═══ Material for this task ═══

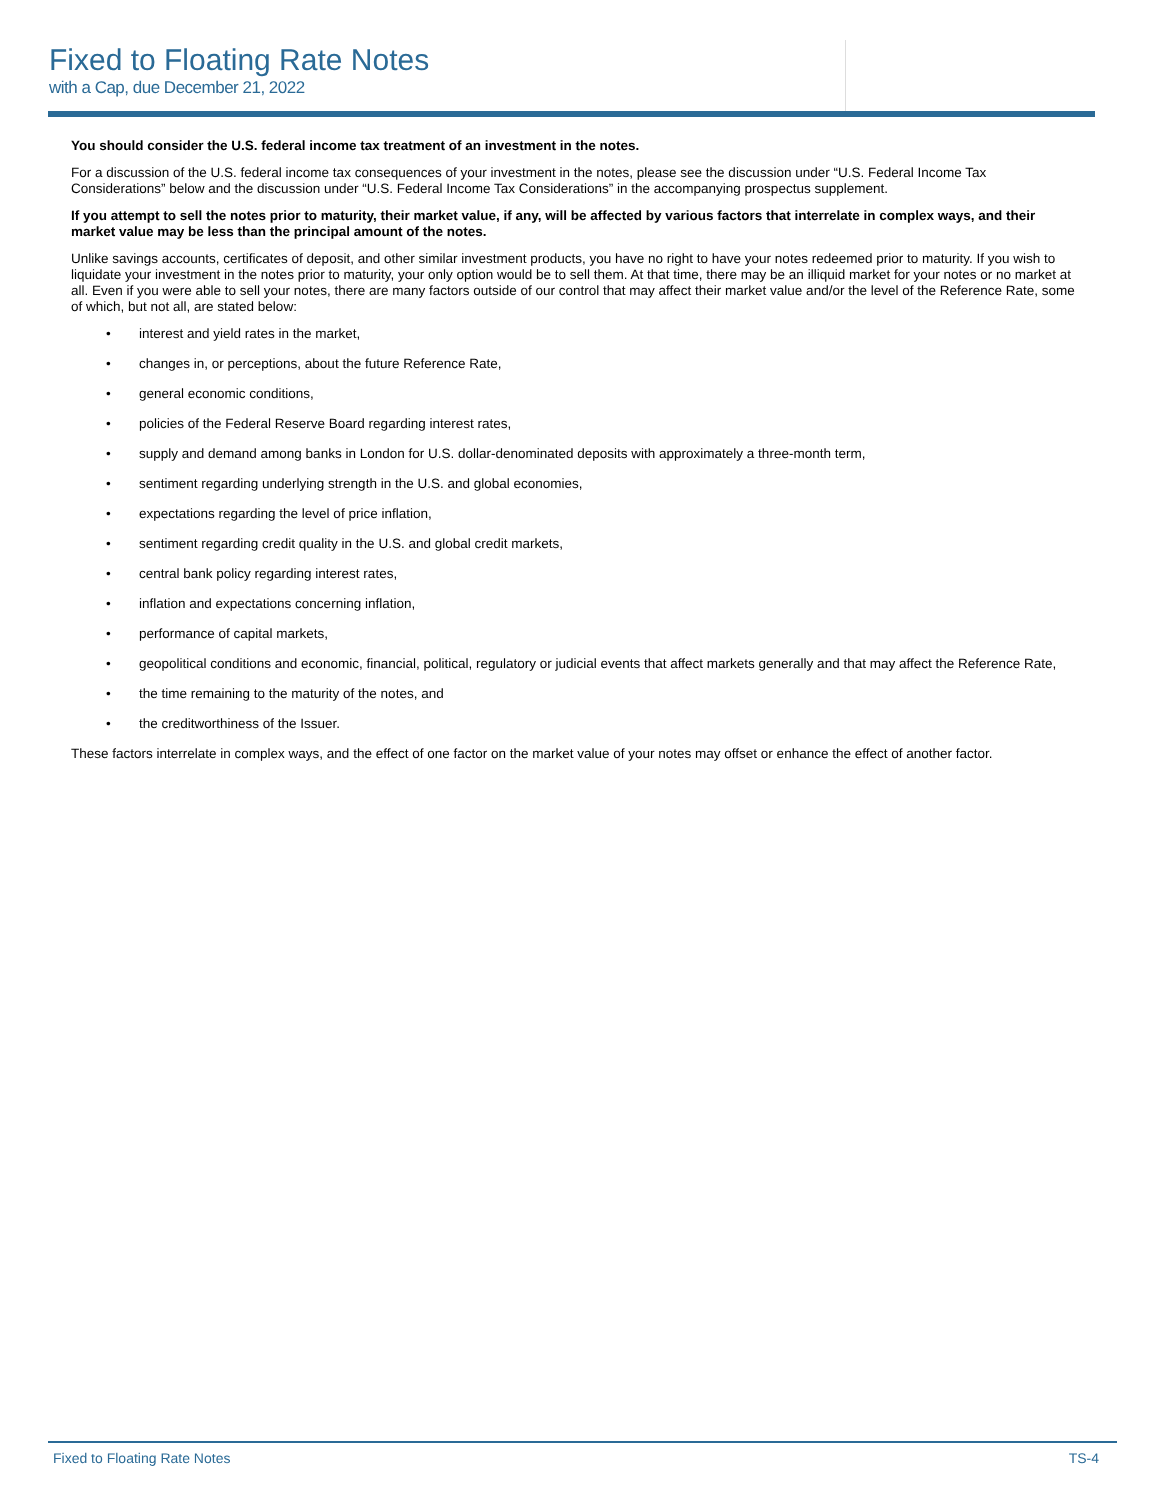Fixed to Floating Rate Notes
with a Cap, due December 21, 2022
You should consider the U.S. federal income tax treatment of an investment in the notes.
For a discussion of the U.S. federal income tax consequences of your investment in the notes, please see the discussion under “U.S. Federal Income Tax Considerations” below and the discussion under “U.S. Federal Income Tax Considerations” in the accompanying prospectus supplement.
If you attempt to sell the notes prior to maturity, their market value, if any, will be affected by various factors that interrelate in complex ways, and their market value may be less than the principal amount of the notes.
Unlike savings accounts, certificates of deposit, and other similar investment products, you have no right to have your notes redeemed prior to maturity. If you wish to liquidate your investment in the notes prior to maturity, your only option would be to sell them. At that time, there may be an illiquid market for your notes or no market at all. Even if you were able to sell your notes, there are many factors outside of our control that may affect their market value and/or the level of the Reference Rate, some of which, but not all, are stated below:
• interest and yield rates in the market,
• changes in, or perceptions, about the future Reference Rate,
• general economic conditions,
• policies of the Federal Reserve Board regarding interest rates,
• supply and demand among banks in London for U.S. dollar-denominated deposits with approximately a three-month term,
• sentiment regarding underlying strength in the U.S. and global economies,
• expectations regarding the level of price inflation,
• sentiment regarding credit quality in the U.S. and global credit markets,
• central bank policy regarding interest rates,
• inflation and expectations concerning inflation,
• performance of capital markets,
• geopolitical conditions and economic, financial, political, regulatory or judicial events that affect markets generally and that may affect the Reference Rate,
• the time remaining to the maturity of the notes, and
• the creditworthiness of the Issuer.
These factors interrelate in complex ways, and the effect of one factor on the market value of your notes may offset or enhance the effect of another factor.
Fixed to Floating Rate Notes TS-4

═══

Only lines holding the word "that" are wanted, so copy each of them from the records above.

• Answer space:
If you attempt to sell the notes prior to maturity, their market value, if any, will be affected by various factors that interrelate in complex ways, and their market value may be less than the principal amount of the notes.
Unlike savings accounts, certificates of deposit, and other similar investment products, you have no right to have your notes redeemed prior to maturity. If you wish to liquidate your investment in the notes prior to maturity, your only option would be to sell them. At that time, there may be an illiquid market for your notes or no market at all. Even if you were able to sell your notes, there are many factors outside of our control that may affect their market value and/or the level of the Reference Rate, some of which, but not all, are stated below:
• geopolitical conditions and economic, financial, political, regulatory or judicial events that affect markets generally and that may affect the Reference Rate,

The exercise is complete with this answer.